The theistic position on moral really is a very unsatisfying and in fact a very disturbing one. The essence of it being that man can’t provide meaning for himself and is locked in a master slave depenency. He has to rely on an external agent to give him meaning and can’t decide for himself what is right and what is wrong. What’s more, reason and free will become useless placebos. No, in moral theology the moral rules consist of a god given set of statements not to be questioned. Severe punishment awaits him who dares to question. That basically is a master slave dependance. Is it healthy to engage in such a dependance? For deciding on that one could search for an indenpendant judgement.
But alas, in the theistic view the divine master controlls all and is carefully placed beyond the realm of possible investigation. There’s no second opinion. There’s no possibility to independently check the allegedly god given moral. If that were possible, we wouldn’t need an external agent to dictate us moral. In other words, the theist is living a parasitic zombielike state. Theists tell each other this is meaningful. Of course this is exactly the bogus you’d expect to find to emerge in man-made cultures in need for a system of some form of mind control. And, what concidence, virtually every tribe on the planet has claimed his own master god that’s in control of things like the beginning of the world. In fact, much of the global history so far has been dominated by cultural clashes of these religious claims. To me, this really is sickening and unhealthy practice that has nothing to do with leading meaningful lives.
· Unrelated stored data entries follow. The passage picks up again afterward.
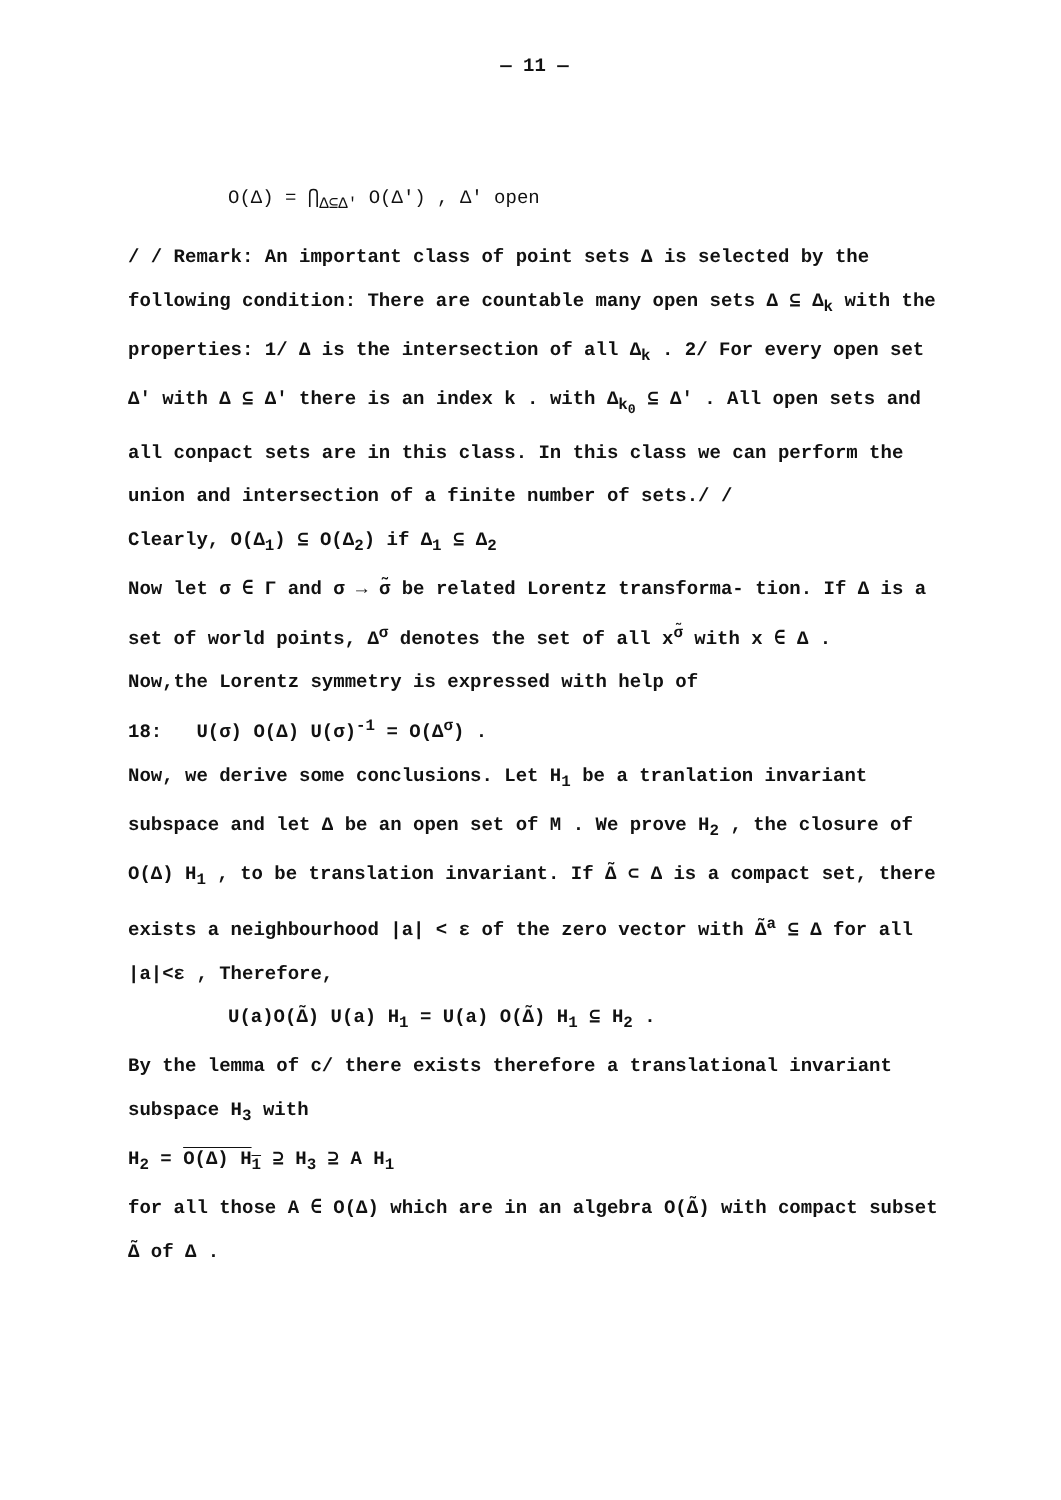— 11 —
O(Δ) = ⋂<sub>Δ⊆Δ'</sub> O(Δ') , Δ' open
/ / Remark: An important class of point sets Δ is selected by the following condition: There are countable many open sets Δ ⊆ Δ<sub>k</sub> with the properties: 1/ Δ is the intersection of all Δ<sub>k</sub> . 2/ For every open set Δ' with Δ ⊆ Δ' there is an index k . with Δ<sub>k<sub>0</sub></sub> ⊆ Δ' . All open sets and all conpact sets are in this class. In this class we can perform the union and intersection of a finite number of sets./ /
Clearly, O(Δ<sub>1</sub>) ⊆ O(Δ<sub>2</sub>) if Δ<sub>1</sub> ⊆ Δ<sub>2</sub>
Now let σ ∈ Γ and σ → σ̃ be related Lorentz transforma- tion. If Δ is a set of world points, Δ<sup>σ</sup> denotes the set of all x<sup>σ̃</sup> with x ∈ Δ .
Now,the Lorentz symmetry is expressed with help of
18: U(σ) O(Δ) U(σ)<sup>-1</sup> = O(Δ<sup>σ</sup>) .
Now, we derive some conclusions. Let H<sub>1</sub> be a tranlation invariant subspace and let Δ be an open set of M . We prove H<sub>2</sub> , the closure of O(Δ) H<sub>1</sub> , to be translation invariant. If Δ̃ ⊂ Δ is a compact set, there exists a neighbourhood |a| < ε of the zero vector with Δ̃<sup>a</sup> ⊆ Δ for all |a|<ε , Therefore,
U(a)O(Δ̃) U(a) H<sub>1</sub> = U(a) O(Δ̃) H<sub>1</sub> ⊆ H<sub>2</sub> .
By the lemma of c/ there exists therefore a translational invariant subspace H<sub>3</sub> with
H<sub>2</sub> = O(Δ) H<sub>1</sub> ⊇ H<sub>3</sub> ⊇ A H<sub>1</sub>
for all those A ∈ O(Δ) which are in an algebra O(Δ̃) with compact subset Δ̃ of Δ .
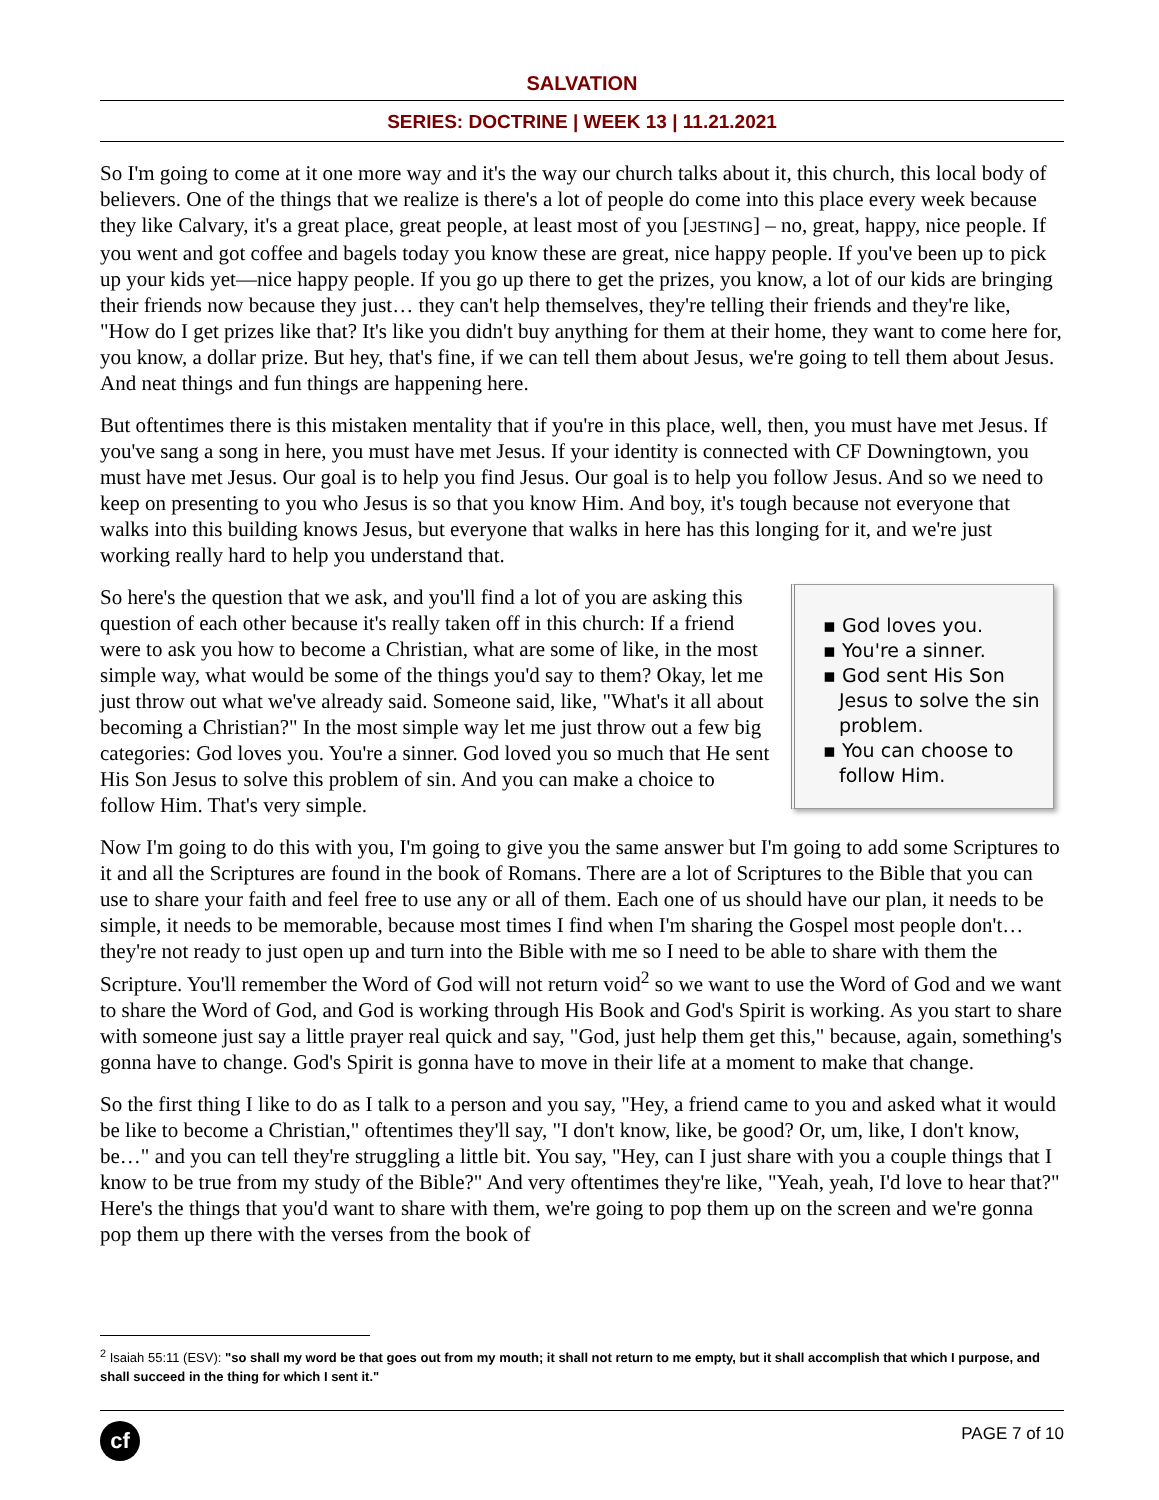SALVATION
SERIES: DOCTRINE | WEEK 13 | 11.21.2021
So I'm going to come at it one more way and it's the way our church talks about it, this church, this local body of believers. One of the things that we realize is there's a lot of people do come into this place every week because they like Calvary, it's a great place, great people, at least most of you [JESTING] – no, great, happy, nice people. If you went and got coffee and bagels today you know these are great, nice happy people. If you've been up to pick up your kids yet—nice happy people. If you go up there to get the prizes, you know, a lot of our kids are bringing their friends now because they just… they can't help themselves, they're telling their friends and they're like, "How do I get prizes like that? It's like you didn't buy anything for them at their home, they want to come here for, you know, a dollar prize. But hey, that's fine, if we can tell them about Jesus, we're going to tell them about Jesus. And neat things and fun things are happening here.
But oftentimes there is this mistaken mentality that if you're in this place, well, then, you must have met Jesus. If you've sang a song in here, you must have met Jesus. If your identity is connected with CF Downingtown, you must have met Jesus. Our goal is to help you find Jesus. Our goal is to help you follow Jesus. And so we need to keep on presenting to you who Jesus is so that you know Him. And boy, it's tough because not everyone that walks into this building knows Jesus, but everyone that walks in here has this longing for it, and we're just working really hard to help you understand that.
▪ God loves you.
▪ You're a sinner.
▪ God sent His Son Jesus to solve the sin problem.
▪ You can choose to follow Him.
So here's the question that we ask, and you'll find a lot of you are asking this question of each other because it's really taken off in this church: If a friend were to ask you how to become a Christian, what are some of like, in the most simple way, what would be some of the things you'd say to them? Okay, let me just throw out what we've already said. Someone said, like, "What's it all about becoming a Christian?" In the most simple way let me just throw out a few big categories: God loves you. You're a sinner. God loved you so much that He sent His Son Jesus to solve this problem of sin. And you can make a choice to follow Him. That's very simple.
Now I'm going to do this with you, I'm going to give you the same answer but I'm going to add some Scriptures to it and all the Scriptures are found in the book of Romans. There are a lot of Scriptures to the Bible that you can use to share your faith and feel free to use any or all of them. Each one of us should have our plan, it needs to be simple, it needs to be memorable, because most times I find when I'm sharing the Gospel most people don't… they're not ready to just open up and turn into the Bible with me so I need to be able to share with them the Scripture. You'll remember the Word of God will not return void<sup>2</sup> so we want to use the Word of God and we want to share the Word of God, and God is working through His Book and God's Spirit is working. As you start to share with someone just say a little prayer real quick and say, "God, just help them get this," because, again, something's gonna have to change. God's Spirit is gonna have to move in their life at a moment to make that change.
So the first thing I like to do as I talk to a person and you say, "Hey, a friend came to you and asked what it would be like to become a Christian," oftentimes they'll say, "I don't know, like, be good? Or, um, like, I don't know, be…" and you can tell they're struggling a little bit. You say, "Hey, can I just share with you a couple things that I know to be true from my study of the Bible?" And very oftentimes they're like, "Yeah, yeah, I'd love to hear that?" Here's the things that you'd want to share with them, we're going to pop them up on the screen and we're gonna pop them up there with the verses from the book of
<sup>2</sup> Isaiah 55:11 (ESV): "so shall my word be that goes out from my mouth; it shall not return to me empty, but it shall accomplish that which I purpose, and shall succeed in the thing for which I sent it."
cf
PAGE 7 of 10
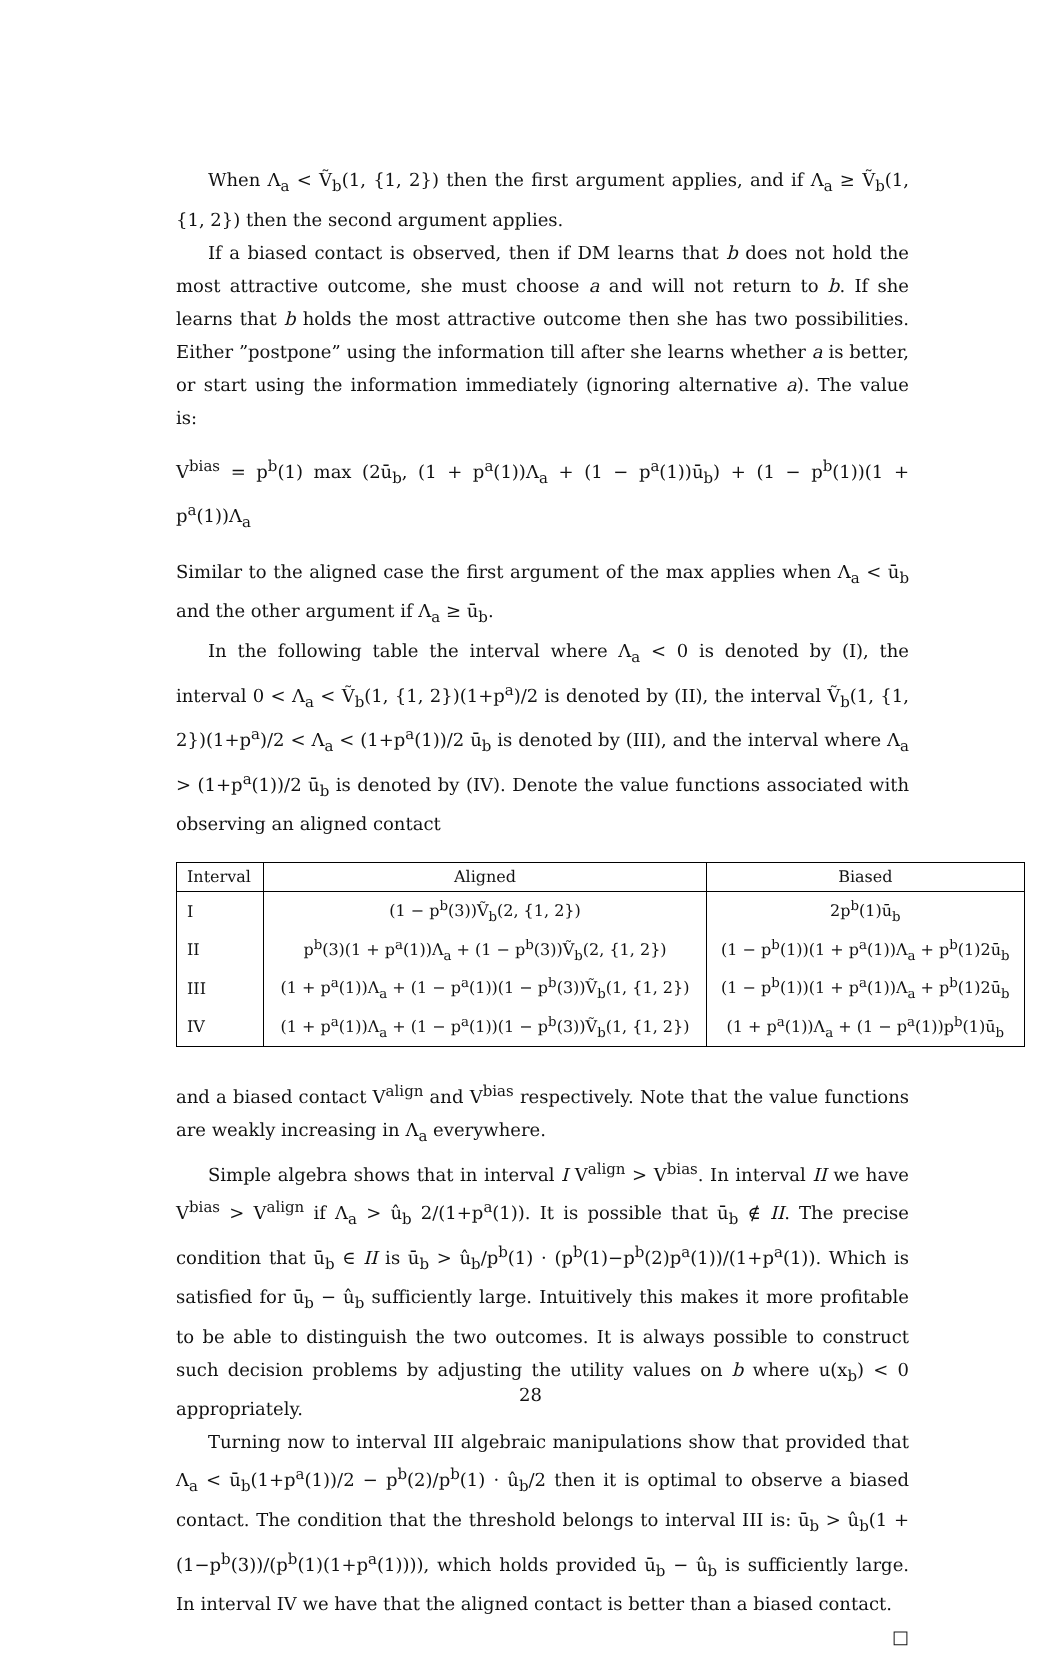When Λ<sub>a</sub> < Ṽ<sub>b</sub>(1, {1, 2}) then the first argument applies, and if Λ<sub>a</sub> ≥ Ṽ<sub>b</sub>(1, {1, 2}) then the second argument applies.
If a biased contact is observed, then if DM learns that b does not hold the most attractive outcome, she must choose a and will not return to b. If she learns that b holds the most attractive outcome then she has two possibilities. Either ”postpone” using the information till after she learns whether a is better, or start using the information immediately (ignoring alternative a). The value is:
V<sup>bias</sup> = p<sup>b</sup>(1) max (2ū<sub>b</sub>, (1 + p<sup>a</sup>(1))Λ<sub>a</sub> + (1 − p<sup>a</sup>(1))ū<sub>b</sub>) + (1 − p<sup>b</sup>(1))(1 + p<sup>a</sup>(1))Λ<sub>a</sub>
Similar to the aligned case the first argument of the max applies when Λ<sub>a</sub> < ū<sub>b</sub> and the other argument if Λ<sub>a</sub> ≥ ū<sub>b</sub>.
In the following table the interval where Λ<sub>a</sub> < 0 is denoted by (I), the interval 0 < Λ<sub>a</sub> < Ṽ<sub>b</sub>(1, {1, 2})(1+p<sup>a</sup>)/2 is denoted by (II), the interval Ṽ<sub>b</sub>(1, {1, 2})(1+p<sup>a</sup>)/2 < Λ<sub>a</sub> < (1+p<sup>a</sup>(1))/2 ū<sub>b</sub> is denoted by (III), and the interval where Λ<sub>a</sub> > (1+p<sup>a</sup>(1))/2 ū<sub>b</sub> is denoted by (IV). Denote the value functions associated with observing an aligned contact
| Interval | Aligned | Biased |
| I | (1 − p<sup>b</sup>(3))Ṽ<sub>b</sub>(2, {1, 2}) | 2p<sup>b</sup>(1)ū<sub>b</sub> |
| II | p<sup>b</sup>(3)(1 + p<sup>a</sup>(1))Λ<sub>a</sub> + (1 − p<sup>b</sup>(3))Ṽ<sub>b</sub>(2, {1, 2}) | (1 − p<sup>b</sup>(1))(1 + p<sup>a</sup>(1))Λ<sub>a</sub> + p<sup>b</sup>(1)2ū<sub>b</sub> |
| III | (1 + p<sup>a</sup>(1))Λ<sub>a</sub> + (1 − p<sup>a</sup>(1))(1 − p<sup>b</sup>(3))Ṽ<sub>b</sub>(1, {1, 2}) | (1 − p<sup>b</sup>(1))(1 + p<sup>a</sup>(1))Λ<sub>a</sub> + p<sup>b</sup>(1)2ū<sub>b</sub> |
| IV | (1 + p<sup>a</sup>(1))Λ<sub>a</sub> + (1 − p<sup>a</sup>(1))(1 − p<sup>b</sup>(3))Ṽ<sub>b</sub>(1, {1, 2}) | (1 + p<sup>a</sup>(1))Λ<sub>a</sub> + (1 − p<sup>a</sup>(1))p<sup>b</sup>(1)ū<sub>b</sub> |
and a biased contact V<sup>align</sup> and V<sup>bias</sup> respectively. Note that the value functions are weakly increasing in Λ<sub>a</sub> everywhere.
Simple algebra shows that in interval I V<sup>align</sup> > V<sup>bias</sup>. In interval II we have V<sup>bias</sup> > V<sup>align</sup> if Λ<sub>a</sub> > û<sub>b</sub> 2/(1+p<sup>a</sup>(1)). It is possible that ū<sub>b</sub> ∉ II. The precise condition that ū<sub>b</sub> ∈ II is ū<sub>b</sub> > û<sub>b</sub>/p<sup>b</sup>(1) · (p<sup>b</sup>(1)−p<sup>b</sup>(2)p<sup>a</sup>(1))/(1+p<sup>a</sup>(1)). Which is satisfied for ū<sub>b</sub> − û<sub>b</sub> sufficiently large. Intuitively this makes it more profitable to be able to distinguish the two outcomes. It is always possible to construct such decision problems by adjusting the utility values on b where u(x<sub>b</sub>) < 0 appropriately.
Turning now to interval III algebraic manipulations show that provided that Λ<sub>a</sub> < ū<sub>b</sub>(1+p<sup>a</sup>(1))/2 − p<sup>b</sup>(2)/p<sup>b</sup>(1) · û<sub>b</sub>/2 then it is optimal to observe a biased contact. The condition that the threshold belongs to interval III is: ū<sub>b</sub> > û<sub>b</sub>(1 + (1−p<sup>b</sup>(3))/(p<sup>b</sup>(1)(1+p<sup>a</sup>(1)))), which holds provided ū<sub>b</sub> − û<sub>b</sub> is sufficiently large. In interval IV we have that the aligned contact is better than a biased contact. □
28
This is why a human based moral is so much more satisfying than an externally dictated one. In a human based moral love of your fellow human being for instance, isn’t dictated by an external agent but is a decision made by man himself. The real thing, not the surrogate in my opinion. The same dogmatic shield that prohibits independant investigation of allegedly divine moral statements also prohibits an independant comparison of religions from within religion. This is the nature of institutionalized religion. A strong indication for a person’s religious beliefs usually is the culture in which that person is born. Religion is a culture thing. Yet, every religion strongly denies the human origin of its moral values.
Also the theistic stance is very unsatisfying from an intellectual perspective. Because it’s premisses are postulated and not open to investigation, they are dogmas. Although any sane human being should shrudder on the thought of what dogmas have brought about in this world, in the theistic tradition dogmas are considered to be OK. In fact the invention of many religious dogmas can be traced historically. The ideas of redemption by the cross and the holy trinity date from considerably after christ’s death. These were issues decided on by men already in an institutionalized religious environment long after the events they interpretated allegedly took place. Opponents of clerical dogma were also present at the time but their fate in many cases was sealed not long after these dogma gatherings. In the prelude of such gatherings the expected outcome was not clear from intrinsic facts about the events. The only good indication for the expected outcome was the political strength of defenders and opponents. This is strong indication that there is no real divine basis to these dogmas but these are man made statements.
Every claim on the validity of moral predicates should be substantiated by it’s proponents on the basis of reasoning alone. To claim this validity on divine origin alone is an unworthy subjugation to slavery of the mind.